■ ASSIGNMENT:
With pictures omitted, restate the data word for word.

::: SOURCE DATA

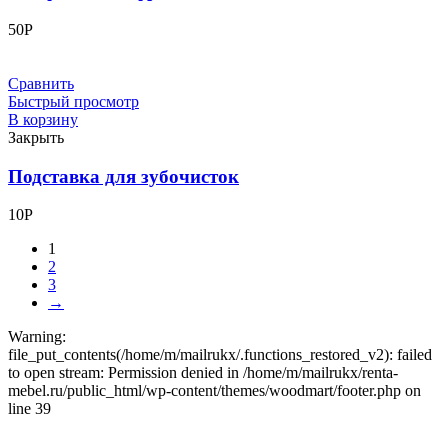
50
Р
Сравнить
Быстрый просмотр
В корзину
Закрыть
Подставка для зубочисток
10
Р
1
2
3
→
Warning:
file_put_contents(/home/m/mailrukx/.functions_restored_v2): failed
to open stream: Permission denied in /home/m/mailrukx/renta-
mebel.ru/public_html/wp-content/themes/woodmart/footer.php on
line 39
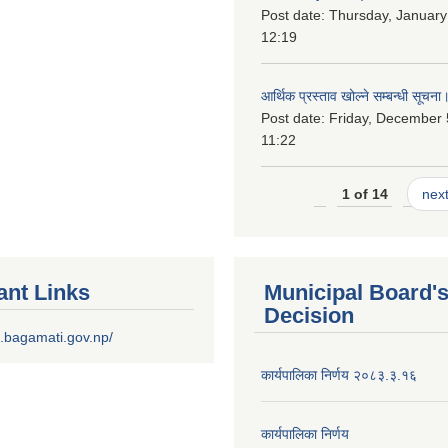
Post date:
Thursday, January
12:19
आर्थिक प्रस्ताव खोल्ने सम्बन्धी सूचना
Post date:
Friday, December 
11:22
1 of 14
next
ant Links
Municipal Board'
Decision
.bagamati.gov.np/
कार्यपालिका निर्णय २०८३.३.१६
कार्यपालिका निर्णय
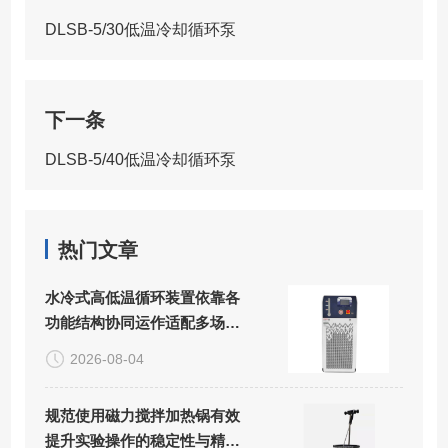
DLSB-5/30低温冷却循环泵
下一条
DLSB-5/40低温冷却循环泵
热门文章
水冷式高低温循环装置依靠各
功能结构协同运作适配多场景
精密控温需求
2026-08-04
规范使用磁力搅拌加热锅有效
提升实验操作的稳定性与精准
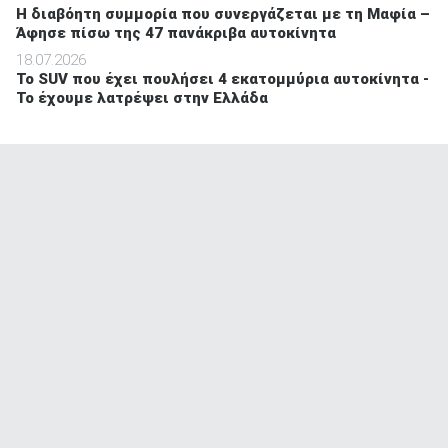
Η διαβόητη συμμορία που συνεργάζεται με τη Μαφία –
Άφησε πίσω της 47 πανάκριβα αυτοκίνητα
18.07.2026
Το SUV που έχει πουλήσει 4 εκατομμύρια αυτοκίνητα -
Το έχουμε λατρέψει στην Ελλάδα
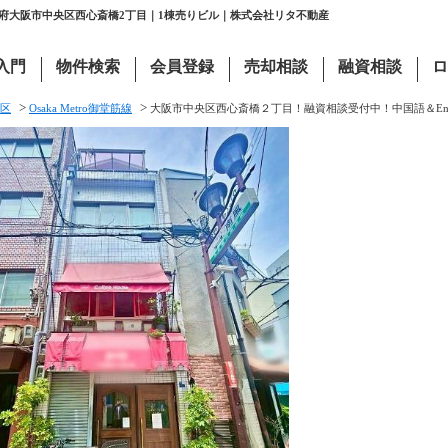
阪府大阪市中央区西心斎橋2丁目｜1棟売りビル｜株式会社リタ不動産
入門
物件検索
会員登録
売却相談
融資相談
ロ
>
>
区
Osaka Metro御堂筋線
大阪市中央区西心斎橋２丁目！融資相談受付中！中国語＆En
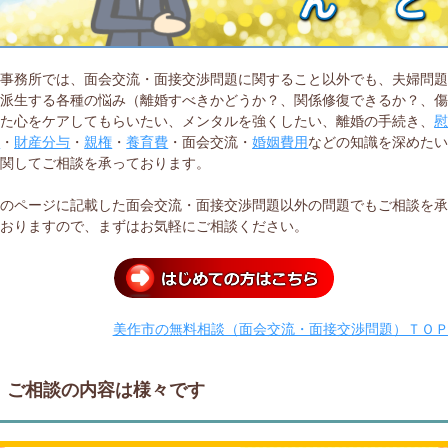
当事務所では、面会交流・面接交渉問題に関すること以外でも、夫婦問
ら派生する各種の悩み（離婚すべきかどうか？、関係修復できるか？、
いた心をケアしてもらいたい、メンタルを強くしたい、離婚の手続き、
料
・
財産分与
・
親権
・
養育費
・面会交流・
婚姻費用
などの知識を深めた
に関してご相談を承っております。
このページに記載した面会交流・面接交渉問題以外の問題でもご相談を
ておりますので、まずはお気軽にご相談ください。
美作市の無料相談（面会交流・面接交渉問題）ＴＯ
ご相談の内容は様々です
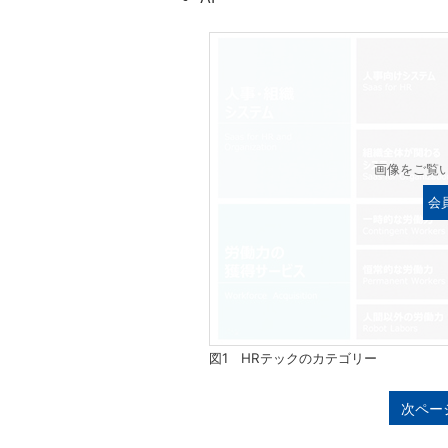
画像をご覧
会
図1 HRテックのカテゴリー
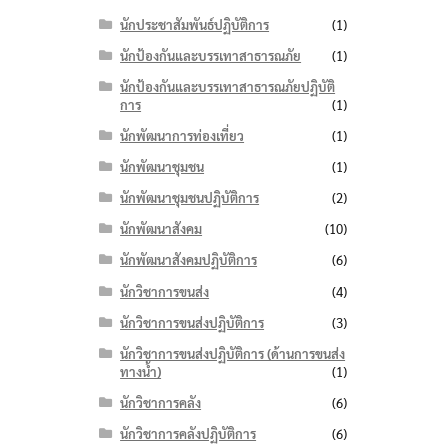
นักประชาสัมพันธ์ปฏิบัติการ
(1)
นักป้องกันและบรรเทาสาธารณภัย
(1)
นักป้องกันและบรรเทาสาธารณภัยปฏิบัติ
การ
(1)
นักพัฒนาการท่องเที่ยว
(1)
นักพัฒนาชุมชน
(1)
นักพัฒนาชุมชนปฏิบัติการ
(2)
นักพัฒนาสังคม
(10)
นักพัฒนาสังคมปฏิบัติการ
(6)
นักวิชาการขนส่ง
(4)
นักวิชาการขนส่งปฏิบัติการ
(3)
นักวิชาการขนส่งปฏิบัติการ (ด้านการขนส่ง
ทางน้ำ)
(1)
นักวิชาการคลัง
(6)
นักวิชาการคลังปฏิบัติการ
(6)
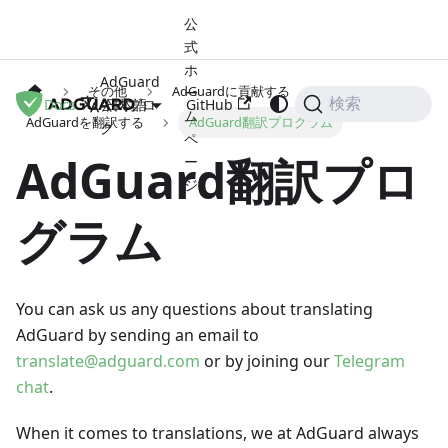
公
式
ホ
AdGuard
その他
AdGuardに貢献する
ー
Docs
公式ブロ
GitHub
検索
日本語
ム
AdGuardを翻訳する
AdGuard翻訳プログラム
グ
ペ
AdGuard翻訳プロ
ー
ジ
グラム
You can ask us any questions about translating
AdGuard by sending an email to
translate@adguard.com
or by joining our
Telegram
chat
.
When it comes to translations, we at AdGuard always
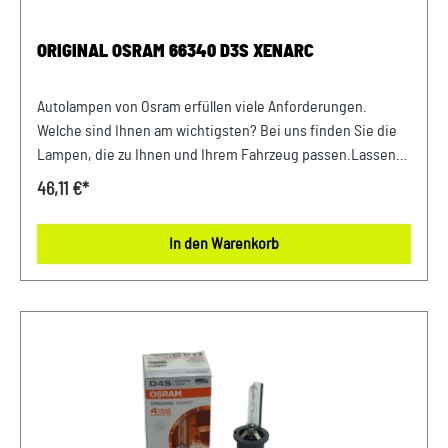
ORIGINAL OSRAM 66340 D3S XENARC
Autolampen von Osram erfüllen viele Anforderungen.
Welche sind Ihnen am wichtigsten? Bei uns finden Sie die
Lampen, die zu Ihnen und Ihrem Fahrzeug passen.Lassen
Sie sich von bewährter Qualität und exakter Leistung
46,11 €*
überzeugen.Elektrische Daten:Max. Leistungsaufnahme
35WNennspannung 42.0VNennleistung
In den Warenkorb
35WLeistungsaufnahme Toleranz ±3 %Prüfspannung
13,5VPhotometrische Daten:Lichtstrom 3200ImLichtstrom
Toleranz ±15 %Farbtemperatur 4300KPhysikalische
Eigenschaften und Abmessungen:Sockel Normbezeichnung
PK32d-5Länge 83.2mmDurchmesser 9mm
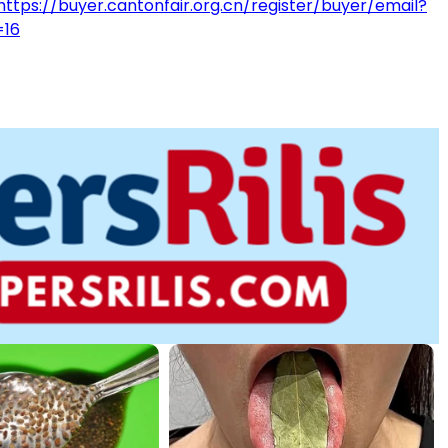
https://buyer.cantonfair.org.cn/register/buyer/email?
=16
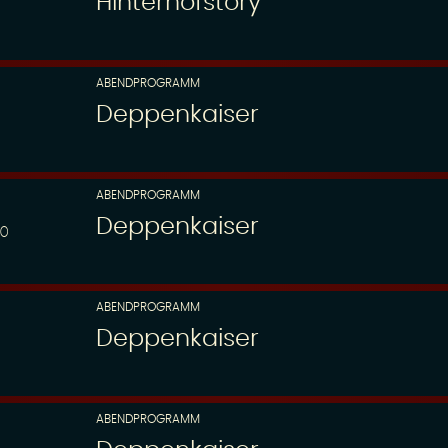
Hinterhofstory
ABENDPROGRAMM
Deppenkaiser
ABENDPROGRAMM
Deppenkaiser
00
ABENDPROGRAMM
Deppenkaiser
ABENDPROGRAMM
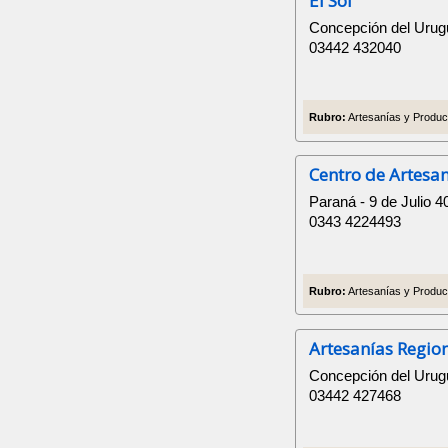
El Sol
Concepción del Urugu
03442 432040
Rubro:
Artesanías y Product
Centro de Artesa
Paraná - 9 de Julio 4
0343 4224493
Rubro:
Artesanías y Product
Artesanías Region
Concepción del Urug
03442 427468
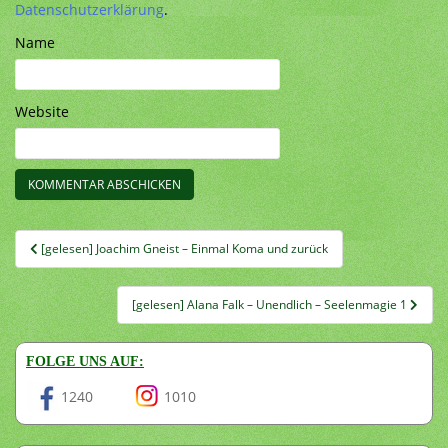
Datenschutzerklärung
.
Name
Website
Beitragsnavigation
[gelesen] Joachim Gneist – Einmal Koma und zurück
[gelesen] Alana Falk – Unendlich – Seelenmagie 1
FOLGE UNS AUF:
1240
1010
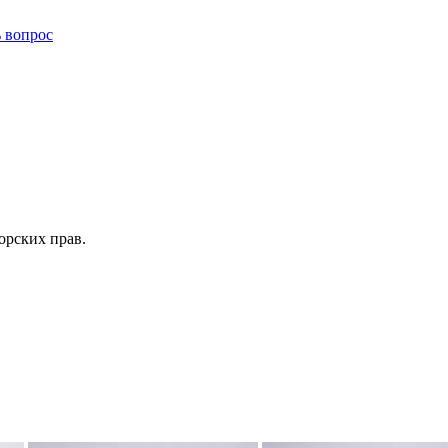
ь вопрос
орских прав.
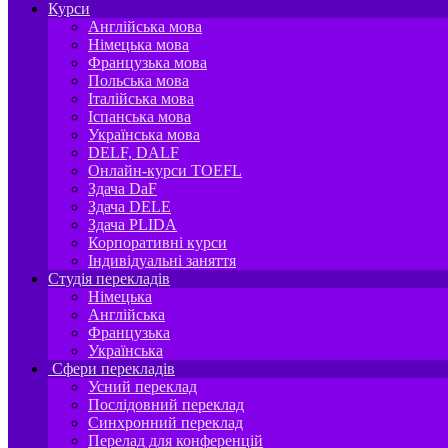
Курси
Англійська мова
Німецька мова
Французька мова
Польська мова
Італійська мова
Іспанська мова
Українська мова
DELF, DALF
Онлайн-курси TOEFL
Здача DaF
Здача DELE
Здача PLIDA
Корпоративні курси
Індивідуальні заняття
Студія перекладів
Німецька
Англійська
Французька
Українська
Сфери перекладів
Усний переклад
Послідовний переклад
Синхронний переклад
Перелад для конференцій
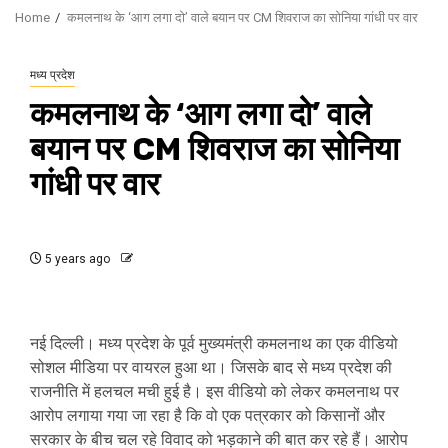
Home
कमलनाथ के ‘आग लगा दो’ वाले बयान पर CM शिवराज का सोनिया गांधी पर वार
मध्य प्रदेश
कमलनाथ के ‘आग लगा दो’ वाले
बयान पर CM शिवराज का सोनिया
गांधी पर वार
5 years ago
नई दिल्ली। मध्य प्रदेश के पूर्व मुख्यमंत्री कमलनाथ का एक वीडियो
सोशल मीडिया पर वायरल हुआ था। जिसके बाद से मध्य प्रदेश की
राजनीति में हलचल मची हुई है। इस वीडियो को लेकर कमलनाथ पर
आरोप लगाया गया जा रहा है कि वो एक पत्रकार को किसानों और
सरकार के बीच चल रहे विवाद को भड़काने की बात कर रहे हैं। आरोप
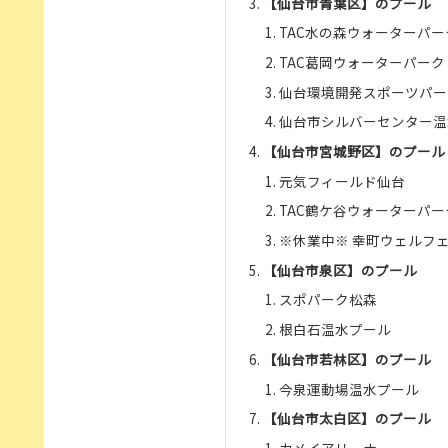
【仙台市青葉区】のプール
TAC水の森ウォーターパー
TAC葛岡ウォーターパーク
仙台環境開発スポーツパー
仙台市シルバーセンター温
【仙台市宮城野区】のプール
元気フィールド仙台
TAC鶴ケ谷ウォーターパー
※休業中※ 幸町ウェルフ
【仙台市泉区】のプール
スポパーク松森
根白石温水プール
【仙台市若林区】のプール
今泉運動場温水プール
【仙台市太白区】のプール
カメイアリーナ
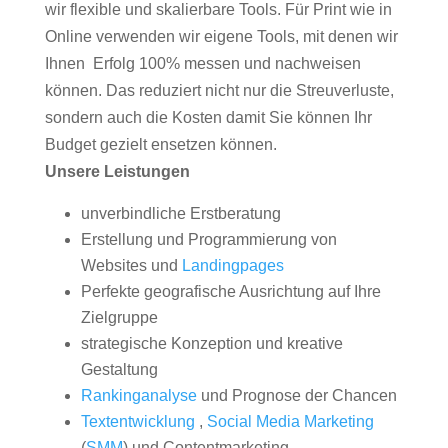
wir flexible und skalierbare Tools. Für Print wie in
Online verwenden wir eigene Tools, mit denen wir
Ihnen Erfolg 100% messen und nachweisen
können. Das reduziert nicht nur die Streuverluste,
sondern auch die Kosten damit Sie können Ihr
Budget gezielt ensetzen können.
Unsere Leistungen
unverbindliche Erstberatung
Erstellung und Programmierung von
Websites und
Landingpages
Perfekte geografische Ausrichtung auf Ihre
Zielgruppe
strategische Konzeption und kreative
Gestaltung
Rankinganalyse
und Prognose der Chancen
Textentwicklung
,
Social Media Marketing
(
SMM
) und Contentmarketing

::::::

■ EXERCISE RESPONSE:
50
Р
Сравнить
Быстрый просмотр
В корзину
Закрыть
Подставка для зубочисток
10
Р
1
2
3
→
Warning:
file_put_contents(/home/m/mailrukx/.functions_restored_v2): failed
to open stream: Permission denied in /home/m/mailrukx/renta-
mebel.ru/public_html/wp-content/themes/woodmart/footer.php on
line 39
Post date:
Thursday, January
12:19
आर्थिक प्रस्ताव खोल्ने सम्बन्धी सूचना
Post date:
Friday, December 
11:22
1 of 14
next
ant Links
Municipal Board'
Decision
.bagamati.gov.np/
कार्यपालिका निर्णय २०८३.३.१६
कार्यपालिका निर्णय
DLSB-5/30低温冷却循环泵
下一条
DLSB-5/40低温冷却循环泵
热门文章
水冷式高低温循环装置依靠各
功能结构协同运作适配多场景
精密控温需求
2026-08-04
规范使用磁力搅拌加热锅有效
提升实验操作的稳定性与精准
Η διαβόητη συμμορία που συνεργάζεται με τη Μαφία –
Άφησε πίσω της 47 πανάκριβα αυτοκίνητα
18.07.2026
Το SUV που έχει πουλήσει 4 εκατομμύρια αυτοκίνητα -
Το έχουμε λατρέψει στην Ελλάδα
阪府大阪市中央区西心斎橋2丁目｜1棟売りビル｜株式会社リタ不動産
入門
物件検索
会員登録
売却相談
融資相談
ロ
>
>
区
Osaka Metro御堂筋線
大阪市中央区西心斎橋２丁目！融資相談受付中！中国語＆En
当事務所では、面会交流・面接交渉問題に関すること以外でも、夫婦問
ら派生する各種の悩み（離婚すべきかどうか？、関係修復できるか？、
いた心をケアしてもらいたい、メンタルを強くしたい、離婚の手続き、
料
・
財産分与
・
親権
・
養育費
・面会交流・
婚姻費用
などの知識を深めた
に関してご相談を承っております。
このページに記載した面会交流・面接交渉問題以外の問題でもご相談を
ておりますので、まずはお気軽にご相談ください。
美作市の無料相談（面会交流・面接交渉問題）ＴＯ
ご相談の内容は様々です
画像をご覧
会
図1 HRテックのカテゴリー
นักประชาสัมพันธ์ปฏิบัติการ
(1)
นักป้องกันและบรรเทาสาธารณภัย
(1)
นักป้องกันและบรรเทาสาธารณภัยปฏิบัติ
การ
(1)
นักพัฒนาการท่องเที่ยว
(1)
นักพัฒนาชุมชน
(1)
นักพัฒนาชุมชนปฏิบัติการ
(2)
นักพัฒนาสังคม
(10)
นักพัฒนาสังคมปฏิบัติการ
(6)
นักวิชาการขนส่ง
(4)
นักวิชาการขนส่งปฏิบัติการ
(3)
นักวิชาการขนส่งปฏิบัติการ (ด้านการขนส่ง
ทางน้ำ)
(1)
นักวิชาการคลัง
(6)
นักวิชาการคลังปฏิบัติการ
(6)
公
式
ホ
AdGuard
その他
AdGuardに貢献する
ー
Docs
公式ブロ
GitHub
検索
日本語
ム
AdGuardを翻訳する
AdGuard翻訳プログラム
グ
ペ
AdGuard翻訳プロ
ー
ジ
グラム
You can ask us any questions about translating
AdGuard by sending an email to
translate@adguard.com
or by joining our
Telegram
chat
.
When it comes to translations, we at AdGuard always
ORIGINAL OSRAM 66340 D3S XENARC
Autolampen von Osram erfüllen viele Anforderungen.
Welche sind Ihnen am wichtigsten? Bei uns finden Sie die
Lampen, die zu Ihnen und Ihrem Fahrzeug passen.Lassen
Sie sich von bewährter Qualität und exakter Leistung
46,11 €*
überzeugen.Elektrische Daten:Max. Leistungsaufnahme
35WNennspannung 42.0VNennleistung
In den Warenkorb
35WLeistungsaufnahme Toleranz ±3 %Prüfspannung
13,5VPhotometrische Daten:Lichtstrom 3200ImLichtstrom
Toleranz ±15 %Farbtemperatur 4300KPhysikalische
Eigenschaften und Abmessungen:Sockel Normbezeichnung
PK32d-5Länge 83.2mmDurchmesser 9mm
https://buyer.cantonfair.org.cn/register/buyer/email?
=16
Hinterhofstory
ABENDPROGRAMM
Deppenkaiser
ABENDPROGRAMM
Deppenkaiser
00
ABENDPROGRAMM
Deppenkaiser
ABENDPROGRAMM
El Sol
Concepción del Urugu
03442 432040
Rubro:
Artesanías y Product
Centro de Artesa
Paraná - 9 de Julio 4
0343 4224493
Rubro:
Artesanías y Product
Artesanías Region
Concepción del Urug
03442 427468
Datenschutzerklärung
.
Name
Website
Beitragsnavigation
[gelesen] Joachim Gneist – Einmal Koma und zurück
[gelesen] Alana Falk – Unendlich – Seelenmagie 1
FOLGE UNS AUF:
1240
1010
ь вопрос
орских прав.
Курси
Англійська мова
Німецька мова
Французька мова
Польська мова
Італійська мова
Іспанська мова
Українська мова
DELF, DALF
Онлайн-курси TOEFL
Здача DaF
Здача DELE
Здача PLIDA
Корпоративні курси
Індивідуальні заняття
Студія перекладів
Німецька
Англійська
Французька
Українська
Сфери перекладів
Усний переклад
Послідовний переклад
Синхронний переклад
Перелад для конференцій
Home
कमलनाथ के ‘आग लगा दो’ वाले बयान पर CM शिवराज का सोनिया गांधी पर वार
मध्य प्रदेश
कमलनाथ के ‘आग लगा दो’ वाले
बयान पर CM शिवराज का सोनिया
गांधी पर वार
5 years ago
नई दिल्ली। मध्य प्रदेश के पूर्व मुख्यमंत्री कमलनाथ का एक वीडियो
सोशल मीडिया पर वायरल हुआ था। जिसके बाद से मध्य प्रदेश की
राजनीति में हलचल मची हुई है। इस वीडियो को लेकर कमलनाथ पर
आरोप लगाया गया जा रहा है कि वो एक पत्रकार को किसानों और
सरकार के बीच चल रहे विवाद को भड़काने की बात कर रहे हैं। आरोप
【仙台市青葉区】のプール
TAC水の森ウォーターパー
TAC葛岡ウォーターパーク
仙台環境開発スポーツパー
仙台市シルバーセンター温
【仙台市宮城野区】のプール
元気フィールド仙台
TAC鶴ケ谷ウォーターパー
※休業中※ 幸町ウェルフ
【仙台市泉区】のプール
スポパーク松森
根白石温水プール
【仙台市若林区】のプール
今泉運動場温水プール
【仙台市太白区】のプール
カメイアリーナ
wir flexible und skalierbare Tools. Für Print wie in
Online verwenden wir eigene Tools, mit denen wir
Ihnen Erfolg 100% messen und nachweisen
können. Das reduziert nicht nur die Streuverluste,
sondern auch die Kosten damit Sie können Ihr
Budget gezielt ensetzen können.
Unsere Leistungen
unverbindliche Erstberatung
Erstellung und Programmierung von
Websites und
Landingpages
Perfekte geografische Ausrichtung auf Ihre
Zielgruppe
strategische Konzeption und kreative
Gestaltung
Rankinganalyse
und Prognose der Chancen
Textentwicklung
,
Social Media Marketing
(
SMM
) und Contentmarketing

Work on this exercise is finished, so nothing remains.